Un impianto può continuare la propria attività anche senza Via: ecco quando

[3 dicembre 2013]

Aspettando il termine della procedura di Via (Valutazione di impatto ambientale) l’attività di gestione di un impianto di depurazione può continuare, perchè legittimata della precedente autorizzazione integrata ambientale (Aia).

Lo afferma il Tribunale amministrativo del Piemonte (Tar) – con sentenza 28 novembre 2013, n. 1255 – in relazione all’impianto di depurazione di Cannobio, il quale depura gli scarichi civili e industriali di quattro Comuni con un bacino di utenza di circa 24.000 abitanti.
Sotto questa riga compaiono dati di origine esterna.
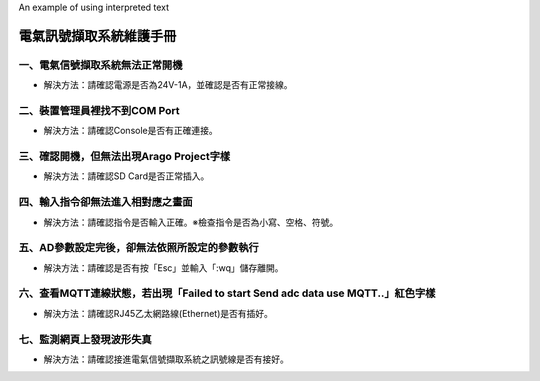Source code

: .. _電氣訊號擷取系統維護手冊:

.. role:: red

An example of using :red:`interpreted text`

電氣訊號擷取系統維護手冊
========================

一、電氣信號擷取系統無法正常開機
------------------------------

* 解決方法：請確認電源是否為24V-1A，並確認是否有正常接線。




二、裝置管理員裡找不到COM Port
------------------------------


* 解決方法：請確認Console是否有正確連接。


三、確認開機，但無法出現Arago Project字樣
----------------------------------------


* 解決方法：請確認SD Card是否正常插入。


四、輸入指令卻無法進入相對應之畫面
--------------------------------


* 解決方法：請確認指令是否輸入正確。※檢查指令是否為小寫、空格、符號。


五、AD參數設定完後，卻無法依照所設定的參數執行
-------------------------------------------


* 解決方法：請確認是否有按「Esc」並輸入「:wq」儲存離開。



六、查看MQTT連線狀態，若出現「Failed to start Send adc data use MQTT..」紅色字樣
--------------------------------------------------------------------------------------

  
* 解決方法：請確認RJ45乙太網路線(Ethernet)是否有插好。


七、監測網頁上發現波形失真
-------------------------

 
* 解決方法：請確認接進電氣信號擷取系統之訊號線是否有接好。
La società gestrice ha ottenuto l’Aia e ne ha richiesto il rinnovo alla Provincia che ha trasmesso l’istanza, per competenza, allo Sportello Unico per le Attività Produttive del Comune di Verbania (Suap). Dunque è stata indetta una conferenza di servizi nel corso della quale la Provincia ha segnalato la necessità di verificare se l’impianto di depurazione di Cannobio dovesse essere sottoposto a Via dal momento che tratta rifiuti liquidi pericolosi e non pericolosi.

Nonostante il gestore dell’impianto affermasse la non necessità della Via, il dirigente del Suap ha ritenuto che la procedura fosse necessaria. Ha poi dichiarato concluso il procedimento amministrativo dinanzi al proprio ufficio per il rinnovo dell’Aia e non ha autorizzato il rinnovo di quest’ultima.

Il gestore dell’impianto, quindi, ha chiesto che, “conseguentemente alla presentazione dell’istanza di Via, venga rilasciato nulla osta per il proseguimento dell’attività oggetto di Via nell’impianto di Cannobio, nel rispetto della precedente autorizzazione e fino al termine del procedimento autorizzativo”. Ma la Provincia ha negato il rilascio del nulla osta rilevando che la richiedente non ne necessita dal momento che già la legge autorizza il gestore a continuare l’attività sulla base della precedente autorizzazione nelle more del procedimento di rinnovo dell’Aia.

E’ il codice ambientale (Dlgs 152/2006) che disciplina l’Aia, il provvedimento che autorizza l’esercizio di un impianto o di parte di esso a determinate condizioni. Ed è sempre il codice che prevede la durata e il rinnovo ogni cinque anni dell’autorizzazione. Per il rinnovi, sei mesi prima della scadenza, il gestore deve inviare all’autorità competente una domanda di rinnovo, corredata da una relazione contenente un aggiornamento delle informazioni. Mentre l’autorità deve esprimersi nei successivi centocinquanta giorni. Ma fino alla tale pronuncia, il gestore può continuare l’attività sulla base della precedente autorizzazione.

Quindi nelle more dell’espletamento della procedura di Via, non viene pregiudicato l’interesse sostanziale del gestore dell’impianto, perché la continuazione dell’attività è già consentito dalla legge, senza necessità di alcuna intermediazione autorizzativa dell’amministrazione.